Whatever the case, I think we can safely say: No human will ever eat this, enjoy it, and then, on a later date, exclaim, “I could really go for one of those sandwiches with the whole goddamn jalapeño and raw potatoes inside.”
“Now you’re just f*cking with us.” — Popcornopolis Pita
This is how big business food inception works: Someone makes this monstrosity, an idiot like me writes about it, the stadium commissary — run by food concession behemoth Delaware North — gets free press, a few people buy the thing, a hundred pitas are wasted, and the whole experiment looks like a win from a bottom line standpoint. That’s not me being jaded, that’s how the modern era of serving food at this scale works. I wouldn’t be surprised to discover they were giving these out for free to anyone with more than 500 Instagram followers.
Speaking as an expert, I can tell you, without doubt, that no one ever thought this dish was going to taste good. Yes, salty and sweet make a good combo. Yes, bacon caramel corn, which this idea derived from, is delicious. But you can’t tell me that a real person said, “Here we go, fam: it’s gonna be brisket, with popcorn, with. … mac and cheese?”
To which a Delaware North exec obviously raised her hand to ask, “Will there be gobs of nacho cheese on top?”
Allowing the chef to reply cooly, “You’d better effing believe there’ll be nacho cheese.”

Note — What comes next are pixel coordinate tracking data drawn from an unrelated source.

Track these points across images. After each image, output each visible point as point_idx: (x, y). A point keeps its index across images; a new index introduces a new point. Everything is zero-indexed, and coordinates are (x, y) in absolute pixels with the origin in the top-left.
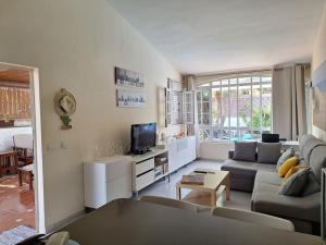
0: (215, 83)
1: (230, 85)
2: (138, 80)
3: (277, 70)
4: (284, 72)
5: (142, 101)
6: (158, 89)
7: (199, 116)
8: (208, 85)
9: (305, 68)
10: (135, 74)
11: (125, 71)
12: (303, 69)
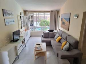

“But wait,” piped an intern, “how will someone transport this brilliant combination up to his gaping maw?”
I imagine that at that point the room fell silent. The chef tapped his finger against his chin and let out a slow, “hmmmmmm.”
All eyes turned to him.
“I wonder,” the chef said, playing the moment for effect, “if the ancient Mediterranean culinary tradition has anything to offer us here? I know… we’ll put it in a pita!“
And so a dish was born. They should probably just swap in “popcornopolis pita” for “peanuts and Cracker Jacks” in Take Me Out to the Ballgame now and be done with it.
But hey, Rangers fans, at least you’ve got some new items to try out (or stay far away from) if you’re watching your team try to win it all.